#### Exercise data
────────
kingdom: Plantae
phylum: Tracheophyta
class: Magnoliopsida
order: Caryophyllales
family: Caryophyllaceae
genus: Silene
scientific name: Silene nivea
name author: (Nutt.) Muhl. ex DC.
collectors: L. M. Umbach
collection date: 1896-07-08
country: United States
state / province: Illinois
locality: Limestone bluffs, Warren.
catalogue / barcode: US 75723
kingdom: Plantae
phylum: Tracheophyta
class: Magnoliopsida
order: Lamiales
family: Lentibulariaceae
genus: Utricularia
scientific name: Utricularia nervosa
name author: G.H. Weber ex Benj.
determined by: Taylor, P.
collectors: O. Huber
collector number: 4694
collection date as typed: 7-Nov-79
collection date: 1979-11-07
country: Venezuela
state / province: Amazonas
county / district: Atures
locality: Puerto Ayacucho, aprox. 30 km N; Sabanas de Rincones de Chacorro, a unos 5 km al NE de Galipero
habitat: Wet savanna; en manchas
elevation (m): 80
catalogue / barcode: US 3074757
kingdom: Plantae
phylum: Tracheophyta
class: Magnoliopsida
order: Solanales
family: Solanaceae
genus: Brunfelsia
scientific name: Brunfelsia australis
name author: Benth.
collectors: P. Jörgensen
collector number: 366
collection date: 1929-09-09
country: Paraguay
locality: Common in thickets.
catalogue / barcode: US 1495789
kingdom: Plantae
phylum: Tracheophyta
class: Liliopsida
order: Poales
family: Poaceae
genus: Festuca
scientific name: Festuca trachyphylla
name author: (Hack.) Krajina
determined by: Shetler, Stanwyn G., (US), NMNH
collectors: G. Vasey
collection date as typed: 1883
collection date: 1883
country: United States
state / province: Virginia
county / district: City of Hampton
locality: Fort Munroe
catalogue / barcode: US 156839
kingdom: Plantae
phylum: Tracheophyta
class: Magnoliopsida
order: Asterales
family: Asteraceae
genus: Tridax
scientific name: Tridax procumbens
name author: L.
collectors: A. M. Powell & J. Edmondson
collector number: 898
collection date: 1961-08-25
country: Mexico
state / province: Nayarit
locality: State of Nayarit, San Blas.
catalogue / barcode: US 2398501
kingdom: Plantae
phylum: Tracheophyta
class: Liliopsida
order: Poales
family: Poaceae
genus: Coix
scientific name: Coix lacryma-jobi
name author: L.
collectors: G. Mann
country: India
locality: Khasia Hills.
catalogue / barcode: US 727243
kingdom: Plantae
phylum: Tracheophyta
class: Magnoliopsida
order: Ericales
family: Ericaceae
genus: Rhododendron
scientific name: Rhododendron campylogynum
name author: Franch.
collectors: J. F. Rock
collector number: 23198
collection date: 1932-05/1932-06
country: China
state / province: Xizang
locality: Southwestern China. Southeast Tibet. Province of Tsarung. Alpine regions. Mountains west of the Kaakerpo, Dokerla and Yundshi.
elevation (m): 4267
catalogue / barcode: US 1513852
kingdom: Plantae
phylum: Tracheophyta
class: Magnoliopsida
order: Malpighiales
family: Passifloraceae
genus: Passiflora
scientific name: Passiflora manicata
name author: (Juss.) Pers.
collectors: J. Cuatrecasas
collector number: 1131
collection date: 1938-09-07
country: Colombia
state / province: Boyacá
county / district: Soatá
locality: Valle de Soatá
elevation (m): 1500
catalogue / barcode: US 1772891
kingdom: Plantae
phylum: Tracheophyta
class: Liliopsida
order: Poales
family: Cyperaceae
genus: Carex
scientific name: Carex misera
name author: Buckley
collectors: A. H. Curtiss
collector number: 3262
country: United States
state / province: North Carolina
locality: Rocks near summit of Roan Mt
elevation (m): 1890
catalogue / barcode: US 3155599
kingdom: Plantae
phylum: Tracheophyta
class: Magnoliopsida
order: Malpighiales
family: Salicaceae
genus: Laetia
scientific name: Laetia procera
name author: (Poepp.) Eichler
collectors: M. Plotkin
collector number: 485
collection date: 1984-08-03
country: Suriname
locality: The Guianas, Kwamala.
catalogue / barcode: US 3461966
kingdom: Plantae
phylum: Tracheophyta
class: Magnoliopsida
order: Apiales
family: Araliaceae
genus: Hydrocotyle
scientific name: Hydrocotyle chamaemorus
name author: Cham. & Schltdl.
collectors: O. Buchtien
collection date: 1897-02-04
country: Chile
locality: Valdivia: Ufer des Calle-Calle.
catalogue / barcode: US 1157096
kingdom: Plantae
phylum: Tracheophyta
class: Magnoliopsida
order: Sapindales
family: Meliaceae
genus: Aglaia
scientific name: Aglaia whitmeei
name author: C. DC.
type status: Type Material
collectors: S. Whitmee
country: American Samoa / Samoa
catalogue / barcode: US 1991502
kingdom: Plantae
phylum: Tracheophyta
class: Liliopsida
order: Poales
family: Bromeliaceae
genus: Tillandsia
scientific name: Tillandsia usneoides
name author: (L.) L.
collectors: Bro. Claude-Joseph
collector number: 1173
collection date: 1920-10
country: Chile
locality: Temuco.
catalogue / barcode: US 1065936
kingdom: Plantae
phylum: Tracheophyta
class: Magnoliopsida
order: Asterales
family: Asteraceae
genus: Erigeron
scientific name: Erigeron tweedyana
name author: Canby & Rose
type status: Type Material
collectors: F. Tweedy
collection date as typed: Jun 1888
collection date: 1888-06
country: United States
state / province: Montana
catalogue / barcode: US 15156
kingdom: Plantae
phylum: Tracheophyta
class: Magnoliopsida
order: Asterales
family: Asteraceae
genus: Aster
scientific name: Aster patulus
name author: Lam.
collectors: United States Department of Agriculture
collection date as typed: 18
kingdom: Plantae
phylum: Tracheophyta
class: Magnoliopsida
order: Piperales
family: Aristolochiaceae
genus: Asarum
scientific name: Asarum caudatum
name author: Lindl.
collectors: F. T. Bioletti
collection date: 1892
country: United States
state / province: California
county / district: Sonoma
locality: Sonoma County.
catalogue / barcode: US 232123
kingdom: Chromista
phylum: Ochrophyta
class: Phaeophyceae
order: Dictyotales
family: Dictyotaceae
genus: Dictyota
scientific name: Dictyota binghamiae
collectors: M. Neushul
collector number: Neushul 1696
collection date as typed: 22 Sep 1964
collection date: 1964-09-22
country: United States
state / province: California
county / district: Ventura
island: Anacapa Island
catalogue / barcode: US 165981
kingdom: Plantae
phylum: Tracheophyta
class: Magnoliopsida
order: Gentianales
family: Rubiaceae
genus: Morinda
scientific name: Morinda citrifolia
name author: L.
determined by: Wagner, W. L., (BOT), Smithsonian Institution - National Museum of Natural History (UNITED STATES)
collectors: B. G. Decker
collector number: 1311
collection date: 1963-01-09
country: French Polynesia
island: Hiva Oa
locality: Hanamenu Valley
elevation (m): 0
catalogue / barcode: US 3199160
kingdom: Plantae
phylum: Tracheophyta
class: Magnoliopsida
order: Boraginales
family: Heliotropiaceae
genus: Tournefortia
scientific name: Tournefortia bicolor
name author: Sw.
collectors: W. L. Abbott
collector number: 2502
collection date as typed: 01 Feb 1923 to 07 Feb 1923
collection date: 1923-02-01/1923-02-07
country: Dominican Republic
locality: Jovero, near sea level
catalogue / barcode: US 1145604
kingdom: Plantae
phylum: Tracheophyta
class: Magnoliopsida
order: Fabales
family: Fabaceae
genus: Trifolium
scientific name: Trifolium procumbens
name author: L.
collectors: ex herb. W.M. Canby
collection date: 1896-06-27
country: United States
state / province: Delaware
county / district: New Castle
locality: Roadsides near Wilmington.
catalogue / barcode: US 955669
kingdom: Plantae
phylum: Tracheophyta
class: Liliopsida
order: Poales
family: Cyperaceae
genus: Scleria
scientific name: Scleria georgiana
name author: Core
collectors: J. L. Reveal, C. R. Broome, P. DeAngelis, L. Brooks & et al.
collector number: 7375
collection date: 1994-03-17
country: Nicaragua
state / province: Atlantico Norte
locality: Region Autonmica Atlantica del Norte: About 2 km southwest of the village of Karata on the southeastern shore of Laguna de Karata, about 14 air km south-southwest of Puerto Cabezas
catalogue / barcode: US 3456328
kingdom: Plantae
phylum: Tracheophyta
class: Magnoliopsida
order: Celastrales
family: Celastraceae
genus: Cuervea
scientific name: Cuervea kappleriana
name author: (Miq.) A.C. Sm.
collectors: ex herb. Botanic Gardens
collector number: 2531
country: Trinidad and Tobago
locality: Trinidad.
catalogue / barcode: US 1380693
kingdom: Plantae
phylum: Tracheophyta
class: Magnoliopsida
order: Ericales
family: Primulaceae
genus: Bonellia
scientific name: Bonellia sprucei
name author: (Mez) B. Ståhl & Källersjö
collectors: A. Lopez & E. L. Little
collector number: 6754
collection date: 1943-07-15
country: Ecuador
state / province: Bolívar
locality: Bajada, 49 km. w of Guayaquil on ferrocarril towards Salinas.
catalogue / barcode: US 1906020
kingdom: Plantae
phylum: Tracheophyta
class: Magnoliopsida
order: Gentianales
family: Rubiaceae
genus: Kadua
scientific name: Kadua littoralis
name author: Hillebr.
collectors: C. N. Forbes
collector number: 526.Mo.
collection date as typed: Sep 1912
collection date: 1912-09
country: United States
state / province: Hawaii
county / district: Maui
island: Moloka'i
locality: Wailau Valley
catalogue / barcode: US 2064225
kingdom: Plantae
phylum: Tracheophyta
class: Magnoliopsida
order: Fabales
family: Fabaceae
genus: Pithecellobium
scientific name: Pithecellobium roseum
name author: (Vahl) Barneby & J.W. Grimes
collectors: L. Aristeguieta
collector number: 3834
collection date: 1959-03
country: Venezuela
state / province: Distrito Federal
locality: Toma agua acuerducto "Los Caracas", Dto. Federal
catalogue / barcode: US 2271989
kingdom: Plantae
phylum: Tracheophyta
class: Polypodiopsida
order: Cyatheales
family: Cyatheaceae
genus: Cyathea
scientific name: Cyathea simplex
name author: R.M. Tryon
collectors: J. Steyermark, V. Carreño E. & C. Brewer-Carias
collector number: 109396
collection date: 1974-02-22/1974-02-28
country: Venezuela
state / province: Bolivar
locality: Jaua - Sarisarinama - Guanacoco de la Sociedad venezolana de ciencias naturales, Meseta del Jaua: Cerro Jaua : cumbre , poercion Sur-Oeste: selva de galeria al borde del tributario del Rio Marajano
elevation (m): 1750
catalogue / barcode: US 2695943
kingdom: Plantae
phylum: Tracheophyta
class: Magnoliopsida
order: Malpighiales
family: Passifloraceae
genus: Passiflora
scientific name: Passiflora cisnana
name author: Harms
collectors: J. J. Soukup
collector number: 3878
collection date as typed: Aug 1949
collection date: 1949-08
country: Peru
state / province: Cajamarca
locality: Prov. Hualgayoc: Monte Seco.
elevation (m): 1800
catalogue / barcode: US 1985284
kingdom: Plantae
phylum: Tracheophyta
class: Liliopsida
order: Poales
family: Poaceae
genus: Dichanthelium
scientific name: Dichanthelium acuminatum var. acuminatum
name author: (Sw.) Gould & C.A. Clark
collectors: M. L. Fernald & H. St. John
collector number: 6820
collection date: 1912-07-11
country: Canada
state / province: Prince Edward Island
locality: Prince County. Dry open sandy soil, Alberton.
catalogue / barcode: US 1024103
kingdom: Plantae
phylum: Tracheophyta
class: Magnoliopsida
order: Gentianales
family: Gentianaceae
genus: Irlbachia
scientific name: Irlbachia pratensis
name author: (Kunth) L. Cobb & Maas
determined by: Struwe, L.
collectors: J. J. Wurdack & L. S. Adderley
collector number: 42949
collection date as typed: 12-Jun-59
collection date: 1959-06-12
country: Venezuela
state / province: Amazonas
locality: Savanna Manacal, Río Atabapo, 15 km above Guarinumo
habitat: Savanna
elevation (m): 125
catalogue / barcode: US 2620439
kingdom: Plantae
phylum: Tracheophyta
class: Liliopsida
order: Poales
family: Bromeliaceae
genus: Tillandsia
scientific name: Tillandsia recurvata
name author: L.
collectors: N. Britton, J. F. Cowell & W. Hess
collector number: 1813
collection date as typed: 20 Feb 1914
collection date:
────────
Copy the rows above verbatim, from the line containing "collection date: 1892" through the line containing "island: Anacapa Island", including both of those lines.

#### Solution for this task
collection date: 1892
country: United States
state / province: California
county / district: Sonoma
locality: Sonoma County.
catalogue / barcode: US 232123
kingdom: Chromista
phylum: Ochrophyta
class: Phaeophyceae
order: Dictyotales
family: Dictyotaceae
genus: Dictyota
scientific name: Dictyota binghamiae
collectors: M. Neushul
collector number: Neushul 1696
collection date as typed: 22 Sep 1964
collection date: 1964-09-22
country: United States
state / province: California
county / district: Ventura
island: Anacapa Island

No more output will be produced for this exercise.